Although it's true that the only way to meet new people is to socialize, many people make the mistake of thinking they have to do something unusual or off the beaten path in order to meet new people. If you are into heavy metal, don't sign up for square dancing lessons. Do what you love and a partner who shares your interests usually shows up sooner or later.

When you make a list of goals of what you find attractive about someone else it is important to note to yourself if you possess these same qualities. If love is a deal where you are bringing an offer to a table, just exactly what is it that you have to offer other people?

Do you offer a potential partner a needy, desperate person who is looking for someone to pay the rent? Make a list of all the good reasons why someone should go out with you and emphasize those qualities.

Finding a partner is not about filling a void in your life, especially if that hole is a gap of personal insecurity waiting to be filled with flattery and approval from the opposite sex.

By choosing to work on your issues and becoming as whole and emotionally healthy as possible you gain the emotional strength to break old relationship patterns and meet someone different. One way to do this is to decide you will be happy in life, with or without a partner.

Once you have cleared your emotional clutter from your life, and that includes throwing out your ex's belongings and getting a makeover, start to determine what qualities you are looking for in a partner.

Suggestions as to what these qualities might include the following:

I am looking for a person with high-self esteem. The person must be self-sufficient. The person must be emotionally available. The person must be over their past. The person must not have a history of alcoholism, addiction or manic depression. The person must be committed to building a future with me.

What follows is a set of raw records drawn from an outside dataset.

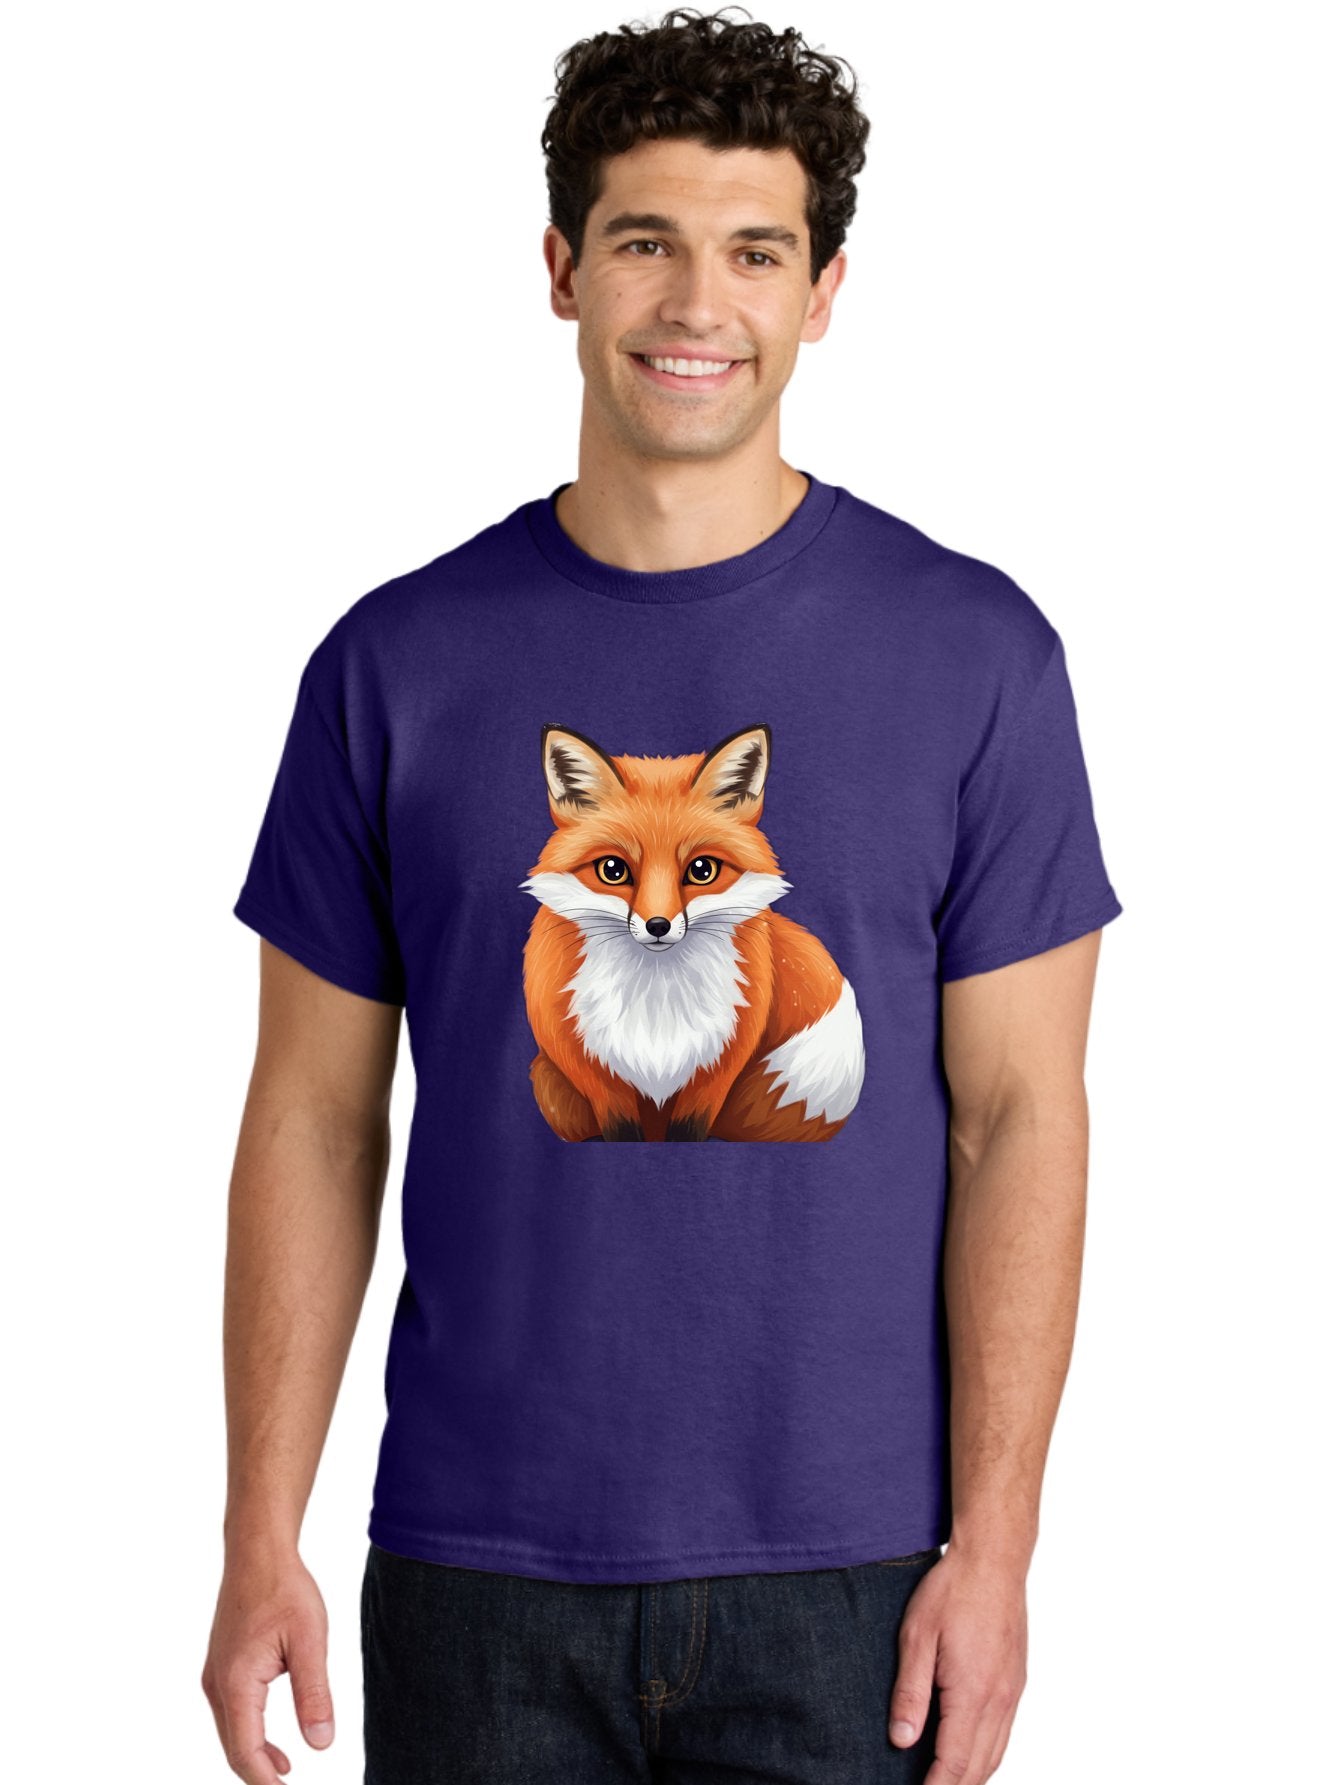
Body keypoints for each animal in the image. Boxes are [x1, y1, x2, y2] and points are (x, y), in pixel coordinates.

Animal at [518, 722, 865, 1142]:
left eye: (702, 870)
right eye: (612, 871)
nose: (658, 925)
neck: (656, 1005)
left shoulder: (718, 1070)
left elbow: (689, 1129)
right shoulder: (592, 1073)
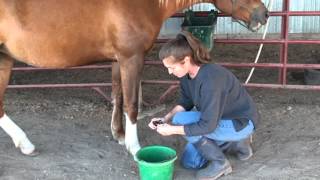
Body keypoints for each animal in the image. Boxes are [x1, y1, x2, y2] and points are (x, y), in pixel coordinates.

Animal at [0, 0, 268, 156]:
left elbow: (117, 95)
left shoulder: (118, 60)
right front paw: (133, 146)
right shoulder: (132, 58)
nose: (264, 14)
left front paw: (118, 135)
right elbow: (131, 104)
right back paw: (26, 144)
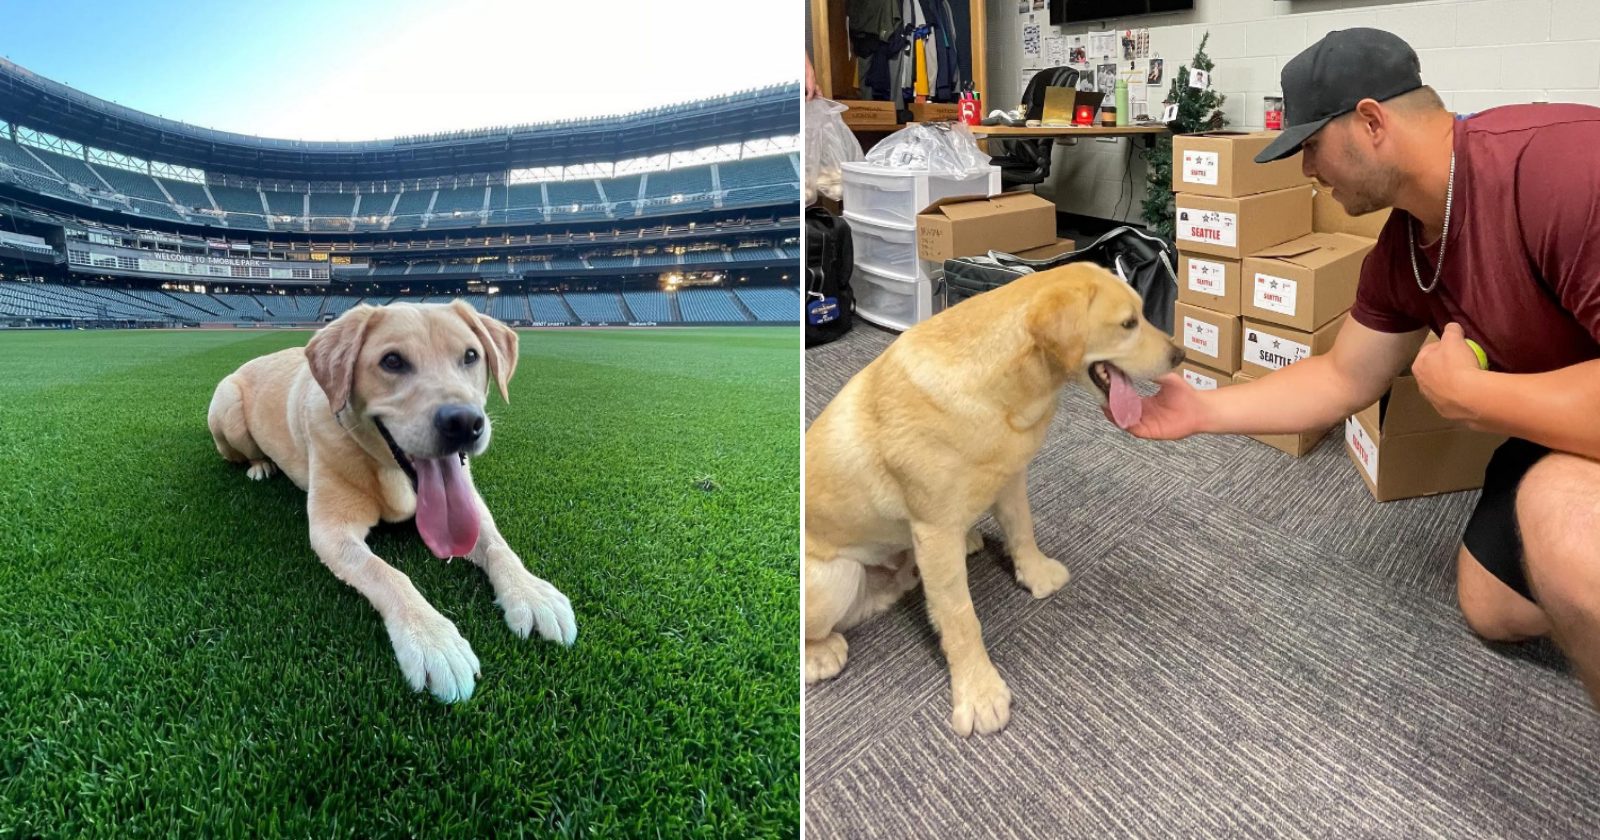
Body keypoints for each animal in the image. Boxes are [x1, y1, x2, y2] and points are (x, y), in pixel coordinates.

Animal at [209, 300, 576, 700]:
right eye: (393, 361)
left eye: (471, 356)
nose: (465, 423)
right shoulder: (330, 530)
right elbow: (386, 573)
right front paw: (432, 639)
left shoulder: (471, 503)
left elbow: (496, 544)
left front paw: (531, 592)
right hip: (226, 409)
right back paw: (260, 465)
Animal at [806, 262, 1184, 732]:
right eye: (1129, 324)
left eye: (1142, 314)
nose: (1180, 356)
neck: (1005, 389)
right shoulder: (934, 531)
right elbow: (960, 618)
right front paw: (978, 690)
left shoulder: (1011, 477)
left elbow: (1023, 532)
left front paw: (1036, 574)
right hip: (835, 576)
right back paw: (822, 653)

You may feel ready for a relationship, but sometimes the person we are smitten with is not. Let's say you are dating someone for a while yet you still feel you are receiving mixed messages from them with regards to the path the relationship may take in the future. The only way to clear this up is to sit down with this person and ask them questions.

Do you love me? Are you ready for a committed relationship? Where do you see us six months down the line? How about one year from now? Do you see me in your future three years from now?

It is important to be honest, not only with yourself, but also with your potential partner. Discuss with each other your dreams, goals, lifestyles, hobbies, finances, religious and political beliefs, and whether or not children are in the picture. Through this investigative process you will find out whether or not you are truly compatible. Compatibility is not just about laughing at the same jokes or liking the same movies. It is about sharing intentions. That is why so many couples who seem to be opposites in terms of their personal tastes can still create a thriving relationship.

Just a note that nobody likes to be interrogated or quizzed in this manner on a first date. Save the quiz for someone you care about and who you have dated for about three months.

Remember that the first date you have is a bit like a job interview. Some people do really well in interviews and others perform better once they are on the job. If you feel attracted to someone but are uncertain about whether or not, try a second or third date. If it doesn't work out, so what? You have learned something more about what you don't want in terms of relationship.

When it comes to finding a soul mate, time is still your best friend. Many people who are just getting back into the dating scene flounder horribly simply because they take rejections and bad experiences too personally. They see another's behavior as a judgement or reflection on them.

You as well as the other person are "allowed" to let go of a relationship that is not working out. Letting go is not only the courageous thing to do, it is also the right thing to do. Otherwise you are settling for less in your life.

The entire purpose of making a list of qualities that you want in another person and sticking to it, is to teach you how to "settle for more" in romance.